Exercise objective:
Every line below must come back exactly as it stands, with the images omitted.

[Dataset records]
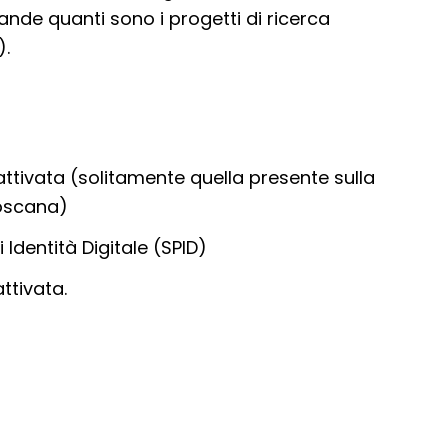
nde quanti sono i progetti di ricerca
).
attivata (solitamente quella presente sulla
Toscana)
 Identità Digitale (SPID)
attivata.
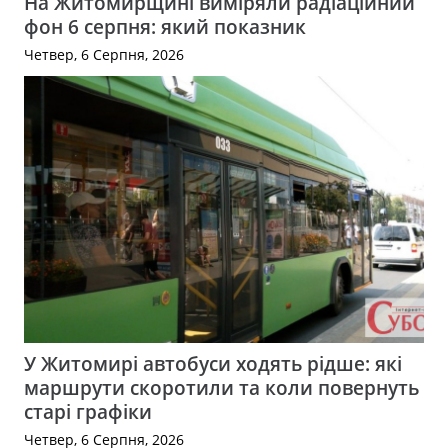
На Житомирщині виміряли радіаційний
фон 6 серпня: який показник
Четвер, 6 Серпня, 2026
У Житомирі автобуси ходять рідше: які
маршрути скоротили та коли повернуть
старі графіки
Четвер, 6 Серпня, 2026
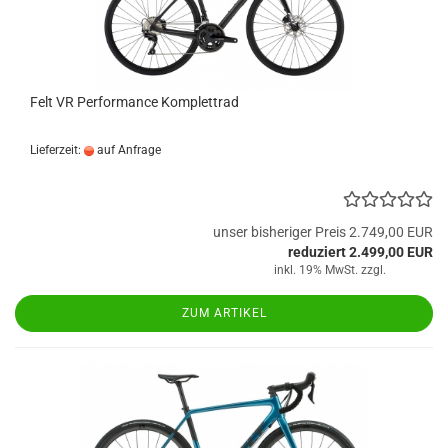
Felt VR Performance Komplettrad
Lieferzeit:
auf Anfrage
unser bisheriger Preis 2.749,00 EUR
reduziert 2.499,00 EUR
inkl. 19% MwSt. zzgl.
Versand
ZUM ARTIKEL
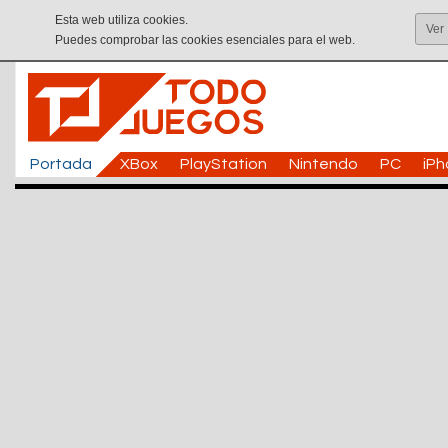
Esta web utiliza cookies.
Ver
Puedes comprobar las cookies esenciales para el web.
Portada
XBox
PlayStation
Nintendo
PC
iP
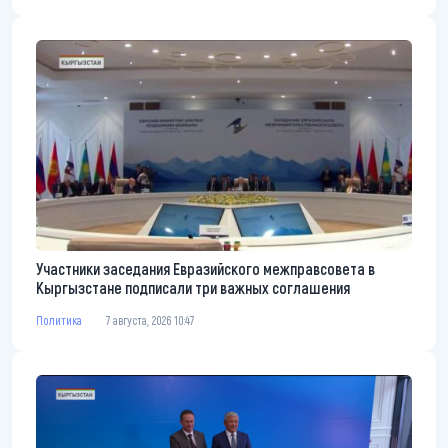
Участники заседания Евразийского межправсовета в
Кыргызстане подписали три важных соглашения
Политика
7 августа, 2026 10:47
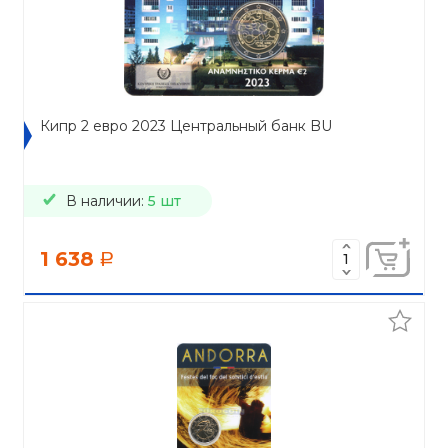
Кипр 2 евро 2023 Центральный банк BU
В наличии:
5 шт
1 638
a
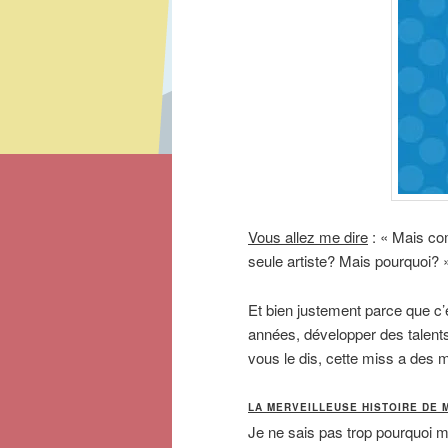
Vous allez me dire
: « Mais co
seule artiste? Mais pourquoi? 
Et bien justement parce que c
années, développer des talents
vous le dis, cette miss a des m
LA MERVEILLEUSE HISTOIRE DE
Je ne sais pas trop pourquoi m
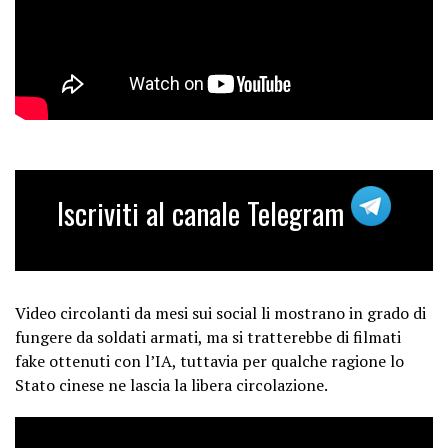
Iscriviti al canale Telegram
Video circolanti da mesi sui social li mostrano in grado di
fungere da soldati armati, ma si tratterebbe di filmati
fake ottenuti con l’IA, tuttavia per qualche ragione lo
Stato cinese ne lascia la libera circolazione.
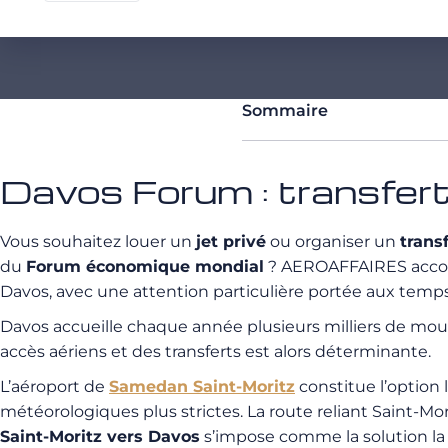
Sommaire
Davos Forum : transfert 
Vous souhaitez louer un
jet privé
ou organiser un
trans
du
Forum économique mondial
? AEROAFFAIRES accomp
Davos, avec une attention particulière portée aux temps d
Davos accueille chaque année plusieurs milliers de mouv
accès aériens et des transferts est alors déterminante.
L’aéroport de
Samedan Saint‑Moritz
constitue l’option 
météorologiques plus strictes. La route reliant Saint-Mor
Saint-Moritz vers Davos
s’impose comme la solution la 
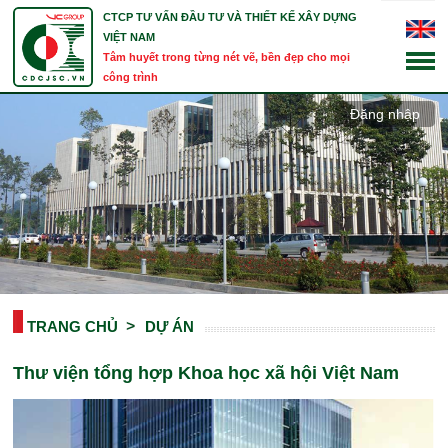
CTCP TƯ VẤN ĐẦU TƯ VÀ THIẾT KẾ XÂY DỰNG
VIỆT NAM
Tâm huyết trong từng nét vẽ, bền đẹp cho mọi
công trình
Đăng nhập
TRANG CHỦ
DỰ ÁN
Thư viện tổng hợp Khoa học xã hội Việt Nam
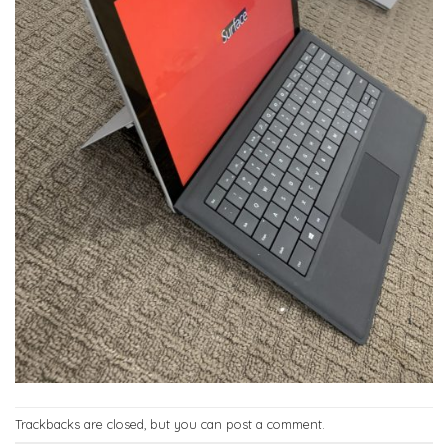
Trackbacks are closed, but you can
post a comment
.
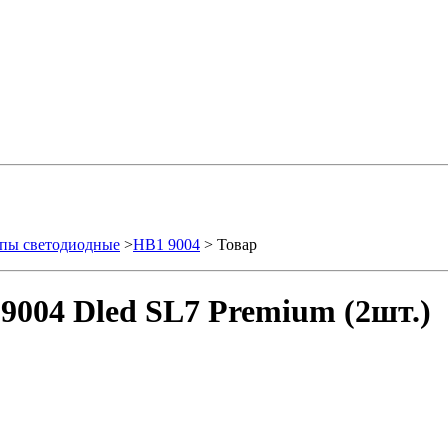
пы светодиодные
>
HB1 9004
> Товар
9004 Dled SL7 Premium (2шт.)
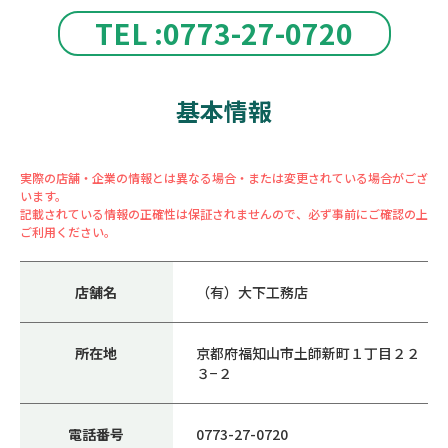
TEL :0773-27-0720
基本情報
実際の店舗・企業の情報とは異なる場合・または変更されている場合がござ
います。
記載されている情報の正確性は保証されませんので、必ず事前にご確認の上
ご利用ください。
店舗名
（有）大下工務店
所在地
京都府福知山市土師新町１丁目２２
３−２
電話番号
0773-27-0720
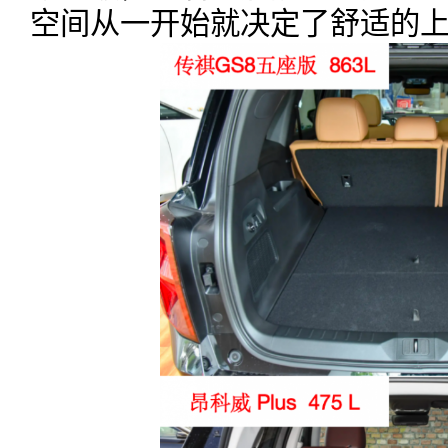
空间从一开始就决定了舒适的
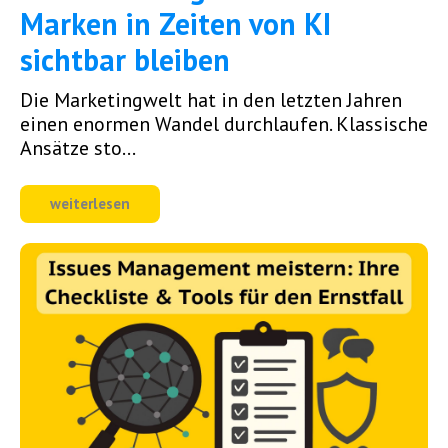
Marken in Zeiten von KI
sichtbar bleiben
Die Marketingwelt hat in den letzten Jahren
einen enormen Wandel durchlaufen. Klassische
Ansätze sto...
weiterlesen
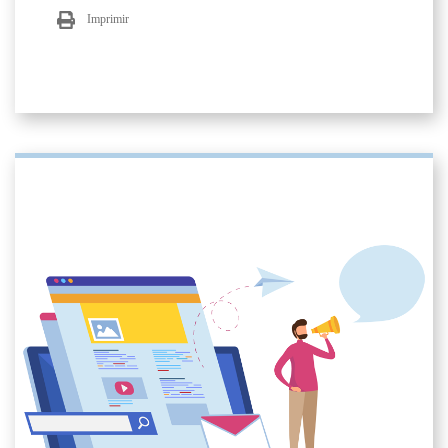
Imprimir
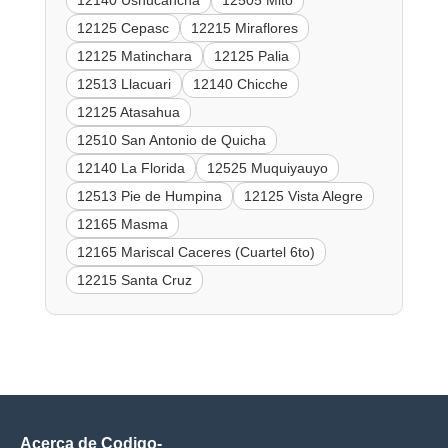
12140 Ushucancha
12505 Mito
12125 Cepasc
12215 Miraflores
12125 Matinchara
12125 Palia
12513 Llacuari
12140 Chicche
12125 Atasahua
12510 San Antonio de Quicha
12140 La Florida
12525 Muquiyauyo
12513 Pie de Humpina
12125 Vista Alegre
12165 Masma
12165 Mariscal Caceres (Cuartel 6to)
12215 Santa Cruz
Acerca de Codigo-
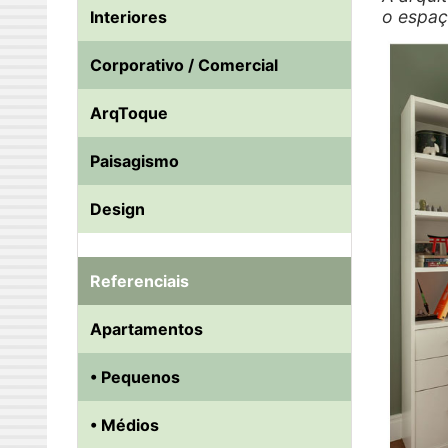
o espaç
Interiores
Corporativo / Comercial
ArqToque
Paisagismo
Design
Referenciais
Apartamentos
• Pequenos
• Médios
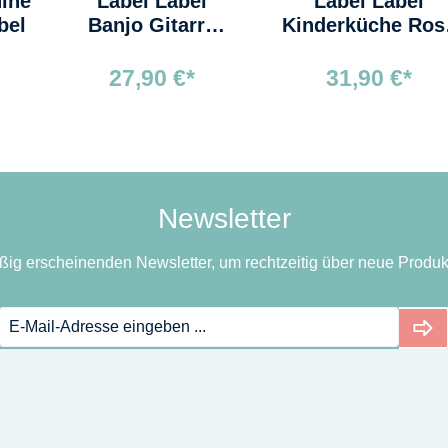
ine
Label Label
Label Label
bel
Banjo Gitarre
Kinderküche Ros
Rosa
klappbar
27,90 €*
31,90 €*
Newsletter
ßig erscheinenden Newsletter, um rechtzeitig über neue Produk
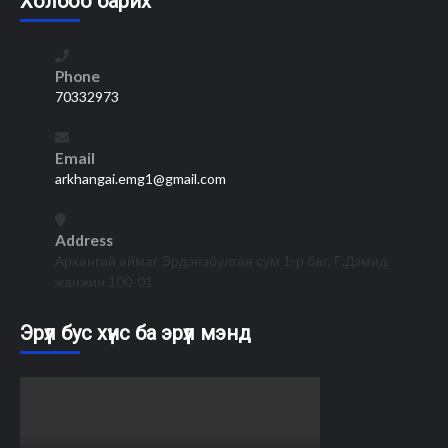
Холбоо барих
Phone
70332973
Email
arkhangai.emg1@gmail.com
Address
Архангай аймаг Эрдэнэбулган сум 1-р баг, Г.Дэмид
жанжин 100-01
Эрүүл бус хүнс ба эрүүл мэнд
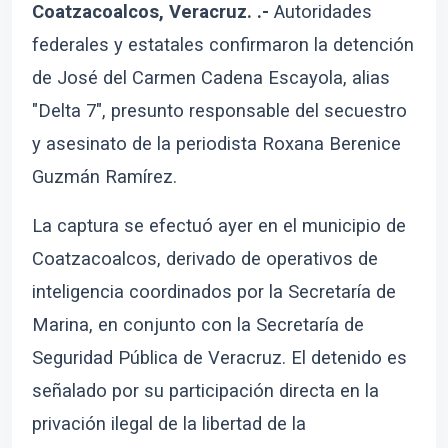
Coatzacoalcos, Veracruz. .-
Autoridades
federales y estatales confirmaron la detención
de José del Carmen Cadena Escayola, alias
"Delta 7", presunto responsable del secuestro
y asesinato de la periodista Roxana Berenice
Guzmán Ramírez.
La captura se efectuó ayer en el municipio de
Coatzacoalcos, derivado de operativos de
inteligencia coordinados por la Secretaría de
Marina, en conjunto con la Secretaría de
Seguridad Pública de Veracruz. El detenido es
señalado por su participación directa en la
privación ilegal de la libertad de la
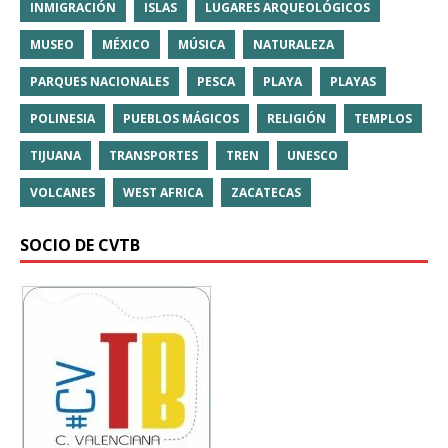
INMIGRACIÓN
ISLAS
LUGARES ARQUEOLÓGICOS
MUSEO
MÉXICO
MÚSICA
NATURALEZA
PARQUES NACIONALES
PESCA
PLAYA
PLAYAS
POLINESIA
PUEBLOS MÁGICOS
RELIGIÓN
TEMPLOS
TIJUANA
TRANSPORTES
TREN
UNESCO
VOLCANES
WEST AFRICA
ZACATECAS
SOCIO DE CVTB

Expected answer:
nde quanti sono i progetti di ricerca
).
attivata (solitamente quella presente sulla
Toscana)
 Identità Digitale (SPID)
attivata.
На Житомирщині виміряли радіаційний
фон 6 серпня: який показник
Четвер, 6 Серпня, 2026
У Житомирі автобуси ходять рідше: які
маршрути скоротили та коли повернуть
старі графіки
Четвер, 6 Серпня, 2026
Felt VR Performance Komplettrad
Lieferzeit:
auf Anfrage
unser bisheriger Preis 2.749,00 EUR
reduziert 2.499,00 EUR
inkl. 19% MwSt. zzgl.
Versand
ZUM ARTIKEL
Esta web utiliza cookies.
Ver
Puedes comprobar las cookies esenciales para el web.
Portada
XBox
PlayStation
Nintendo
PC
iP
Участники заседания Евразийского межправсовета в
Кыргызстане подписали три важных соглашения
Политика
7 августа, 2026 10:47
Кипр 2 евро 2023 Центральный банк BU
В наличии:
5 шт
1 638
a
Vous allez me dire
: « Mais co
seule artiste? Mais pourquoi? 
Et bien justement parce que c
années, développer des talents
vous le dis, cette miss a des m
LA MERVEILLEUSE HISTOIRE DE
Je ne sais pas trop pourquoi m
Iscriviti al canale Telegram
Video circolanti da mesi sui social li mostrano in grado di
fungere da soldati armati, ma si tratterebbe di filmati
fake ottenuti con l’IA, tuttavia per qualche ragione lo
Stato cinese ne lascia la libera circolazione.
Sommaire
Davos Forum : transfert 
Vous souhaitez louer un
jet privé
ou organiser un
trans
du
Forum économique mondial
? AEROAFFAIRES accomp
Davos, avec une attention particulière portée aux temps d
Davos accueille chaque année plusieurs milliers de mouv
accès aériens et des transferts est alors déterminante.
L’aéroport de
Samedan Saint‑Moritz
constitue l’option 
météorologiques plus strictes. La route reliant Saint-Mor
Saint-Moritz vers Davos
s’impose comme la solution la 
CTCP TƯ VẤN ĐẦU TƯ VÀ THIẾT KẾ XÂY DỰNG
VIỆT NAM
Tâm huyết trong từng nét vẽ, bền đẹp cho mọi
công trình
Đăng nhập
TRANG CHỦ
DỰ ÁN
Thư viện tổng hợp Khoa học xã hội Việt Nam
Trackbacks are closed, but you can
post a comment
.
пы светодиодные
>
HB1 9004
> Товар
9004 Dled SL7 Premium (2шт.)
TEL :0773-27-0720
基本情報
実際の店舗・企業の情報とは異なる場合・または変更されている場合がござ
います。
記載されている情報の正確性は保証されませんので、必ず事前にご確認の上
ご利用ください。
店舗名
（有）大下工務店
所在地
京都府福知山市土師新町１丁目２２
３−２
電話番号
0773-27-0720
空间从一开始就决定了舒适的
Marken in Zeiten von KI
sichtbar bleiben
Die Marketingwelt hat in den letzten Jahren
einen enormen Wandel durchlaufen. Klassische
Ansätze sto...
weiterlesen
Imprimir
12140 Ushucancha
12505 Mito
12125 Cepasc
12215 Miraflores
12125 Matinchara
12125 Palia
12513 Llacuari
12140 Chicche
12125 Atasahua
12510 San Antonio de Quicha
12140 La Florida
12525 Muquiyauyo
12513 Pie de Humpina
12125 Vista Alegre
12165 Masma
12165 Mariscal Caceres (Cuartel 6to)
12215 Santa Cruz
Acerca de Codigo-
o espaç
Interiores
Corporativo / Comercial
ArqToque
Paisagismo
Design
Referenciais
Apartamentos
• Pequenos
• Médios
ine
Label Label
Label Label
bel
Banjo Gitarre
Kinderküche Ros
Rosa
klappbar
27,90 €*
31,90 €*
Newsletter
ßig erscheinenden Newsletter, um rechtzeitig über neue Produk
Холбоо барих
Phone
70332973
Email
arkhangai.emg1@gmail.com
Address
Архангай аймаг Эрдэнэбулган сум 1-р баг, Г.Дэмид
жанжин 100-01
Эрүүл бус хүнс ба эрүүл мэнд
Coatzacoalcos, Veracruz. .-
Autoridades
federales y estatales confirmaron la detención
de José del Carmen Cadena Escayola, alias
"Delta 7", presunto responsable del secuestro
y asesinato de la periodista Roxana Berenice
Guzmán Ramírez.
La captura se efectuó ayer en el municipio de
Coatzacoalcos, derivado de operativos de
inteligencia coordinados por la Secretaría de
Marina, en conjunto con la Secretaría de
Seguridad Pública de Veracruz. El detenido es
señalado por su participación directa en la
privación ilegal de la libertad de la
INMIGRACIÓN
ISLAS
LUGARES ARQUEOLÓGICOS
MUSEO
MÉXICO
MÚSICA
NATURALEZA
PARQUES NACIONALES
PESCA
PLAYA
PLAYAS
POLINESIA
PUEBLOS MÁGICOS
RELIGIÓN
TEMPLOS
TIJUANA
TRANSPORTES
TREN
UNESCO
VOLCANES
WEST AFRICA
ZACATECAS
SOCIO DE CVTB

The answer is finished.